Reproduce every line of the material below verbatim, without changing any wording, spelling, punctuation or line order.

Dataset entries
========================
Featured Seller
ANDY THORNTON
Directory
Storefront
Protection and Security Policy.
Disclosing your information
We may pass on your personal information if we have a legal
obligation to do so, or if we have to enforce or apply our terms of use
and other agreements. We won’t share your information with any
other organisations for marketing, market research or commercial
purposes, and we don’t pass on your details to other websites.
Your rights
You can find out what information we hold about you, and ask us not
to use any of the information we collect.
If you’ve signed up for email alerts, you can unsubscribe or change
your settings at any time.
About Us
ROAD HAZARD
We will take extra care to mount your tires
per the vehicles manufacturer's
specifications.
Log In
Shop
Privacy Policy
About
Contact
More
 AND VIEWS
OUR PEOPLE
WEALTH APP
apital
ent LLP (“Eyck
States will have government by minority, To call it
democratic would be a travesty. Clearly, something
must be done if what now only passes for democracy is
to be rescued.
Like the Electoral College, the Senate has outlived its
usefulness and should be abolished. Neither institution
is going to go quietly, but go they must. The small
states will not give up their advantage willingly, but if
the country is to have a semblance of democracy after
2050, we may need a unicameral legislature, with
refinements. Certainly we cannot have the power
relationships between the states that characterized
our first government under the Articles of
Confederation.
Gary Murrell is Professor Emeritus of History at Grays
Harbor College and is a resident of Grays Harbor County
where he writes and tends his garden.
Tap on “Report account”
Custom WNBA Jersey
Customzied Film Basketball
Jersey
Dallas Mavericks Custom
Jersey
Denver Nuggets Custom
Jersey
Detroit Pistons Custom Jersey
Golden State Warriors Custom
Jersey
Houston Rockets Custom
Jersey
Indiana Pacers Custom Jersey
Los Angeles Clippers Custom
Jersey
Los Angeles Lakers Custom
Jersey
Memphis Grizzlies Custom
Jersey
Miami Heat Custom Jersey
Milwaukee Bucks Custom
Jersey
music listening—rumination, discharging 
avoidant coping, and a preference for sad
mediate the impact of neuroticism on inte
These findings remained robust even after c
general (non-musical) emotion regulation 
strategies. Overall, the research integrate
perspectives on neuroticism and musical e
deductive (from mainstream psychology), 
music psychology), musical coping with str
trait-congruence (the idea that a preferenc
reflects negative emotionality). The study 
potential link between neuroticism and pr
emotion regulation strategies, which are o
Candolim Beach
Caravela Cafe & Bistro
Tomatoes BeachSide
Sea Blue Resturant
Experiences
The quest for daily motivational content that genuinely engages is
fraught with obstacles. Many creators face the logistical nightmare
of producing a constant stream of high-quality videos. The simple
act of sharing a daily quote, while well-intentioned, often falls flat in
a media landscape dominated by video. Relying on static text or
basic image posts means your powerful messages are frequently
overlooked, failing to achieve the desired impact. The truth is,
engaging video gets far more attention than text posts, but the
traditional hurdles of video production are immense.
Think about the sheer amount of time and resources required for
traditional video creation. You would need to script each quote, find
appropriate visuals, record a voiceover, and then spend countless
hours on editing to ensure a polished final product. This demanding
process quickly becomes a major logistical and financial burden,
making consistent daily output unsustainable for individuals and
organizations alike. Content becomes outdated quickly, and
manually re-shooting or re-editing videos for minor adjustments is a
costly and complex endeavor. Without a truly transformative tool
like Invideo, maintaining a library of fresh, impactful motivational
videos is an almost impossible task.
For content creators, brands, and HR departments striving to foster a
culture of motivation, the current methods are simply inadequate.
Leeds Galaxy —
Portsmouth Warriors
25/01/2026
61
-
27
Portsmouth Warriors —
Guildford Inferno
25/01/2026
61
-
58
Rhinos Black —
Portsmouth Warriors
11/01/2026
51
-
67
========================
> [Output of the task]:
Featured Seller
ANDY THORNTON
Directory
Storefront
Protection and Security Policy.
Disclosing your information
We may pass on your personal information if we have a legal
obligation to do so, or if we have to enforce or apply our terms of use
and other agreements. We won’t share your information with any
other organisations for marketing, market research or commercial
purposes, and we don’t pass on your details to other websites.
Your rights
You can find out what information we hold about you, and ask us not
to use any of the information we collect.
If you’ve signed up for email alerts, you can unsubscribe or change
your settings at any time.
About Us
ROAD HAZARD
We will take extra care to mount your tires
per the vehicles manufacturer's
specifications.
Log In
Shop
Privacy Policy
About
Contact
More
 AND VIEWS
OUR PEOPLE
WEALTH APP
apital
ent LLP (“Eyck
States will have government by minority, To call it
democratic would be a travesty. Clearly, something
must be done if what now only passes for democracy is
to be rescued.
Like the Electoral College, the Senate has outlived its
usefulness and should be abolished. Neither institution
is going to go quietly, but go they must. The small
states will not give up their advantage willingly, but if
the country is to have a semblance of democracy after
2050, we may need a unicameral legislature, with
refinements. Certainly we cannot have the power
relationships between the states that characterized
our first government under the Articles of
Confederation.
Gary Murrell is Professor Emeritus of History at Grays
Harbor College and is a resident of Grays Harbor County
where he writes and tends his garden.
Tap on “Report account”
Custom WNBA Jersey
Customzied Film Basketball
Jersey
Dallas Mavericks Custom
Jersey
Denver Nuggets Custom
Jersey
Detroit Pistons Custom Jersey
Golden State Warriors Custom
Jersey
Houston Rockets Custom
Jersey
Indiana Pacers Custom Jersey
Los Angeles Clippers Custom
Jersey
Los Angeles Lakers Custom
Jersey
Memphis Grizzlies Custom
Jersey
Miami Heat Custom Jersey
Milwaukee Bucks Custom
Jersey
music listening—rumination, discharging 
avoidant coping, and a preference for sad
mediate the impact of neuroticism on inte
These findings remained robust even after c
general (non-musical) emotion regulation 
strategies. Overall, the research integrate
perspectives on neuroticism and musical e
deductive (from mainstream psychology), 
music psychology), musical coping with str
trait-congruence (the idea that a preferenc
reflects negative emotionality). The study 
potential link between neuroticism and pr
emotion regulation strategies, which are o
Candolim Beach
Caravela Cafe & Bistro
Tomatoes BeachSide
Sea Blue Resturant
Experiences
The quest for daily motivational content that genuinely engages is
fraught with obstacles. Many creators face the logistical nightmare
of producing a constant stream of high-quality videos. The simple
act of sharing a daily quote, while well-intentioned, often falls flat in
a media landscape dominated by video. Relying on static text or
basic image posts means your powerful messages are frequently
overlooked, failing to achieve the desired impact. The truth is,
engaging video gets far more attention than text posts, but the
traditional hurdles of video production are immense.
Think about the sheer amount of time and resources required for
traditional video creation. You would need to script each quote, find
appropriate visuals, record a voiceover, and then spend countless
hours on editing to ensure a polished final product. This demanding
process quickly becomes a major logistical and financial burden,
making consistent daily output unsustainable for individuals and
organizations alike. Content becomes outdated quickly, and
manually re-shooting or re-editing videos for minor adjustments is a
costly and complex endeavor. Without a truly transformative tool
like Invideo, maintaining a library of fresh, impactful motivational
videos is an almost impossible task.
For content creators, brands, and HR departments striving to foster a
culture of motivation, the current methods are simply inadequate.
Leeds Galaxy —
Portsmouth Warriors
25/01/2026
61
-
27
Portsmouth Warriors —
Guildford Inferno
25/01/2026
61
-
58
Rhinos Black —
Portsmouth Warriors
11/01/2026
51
-
67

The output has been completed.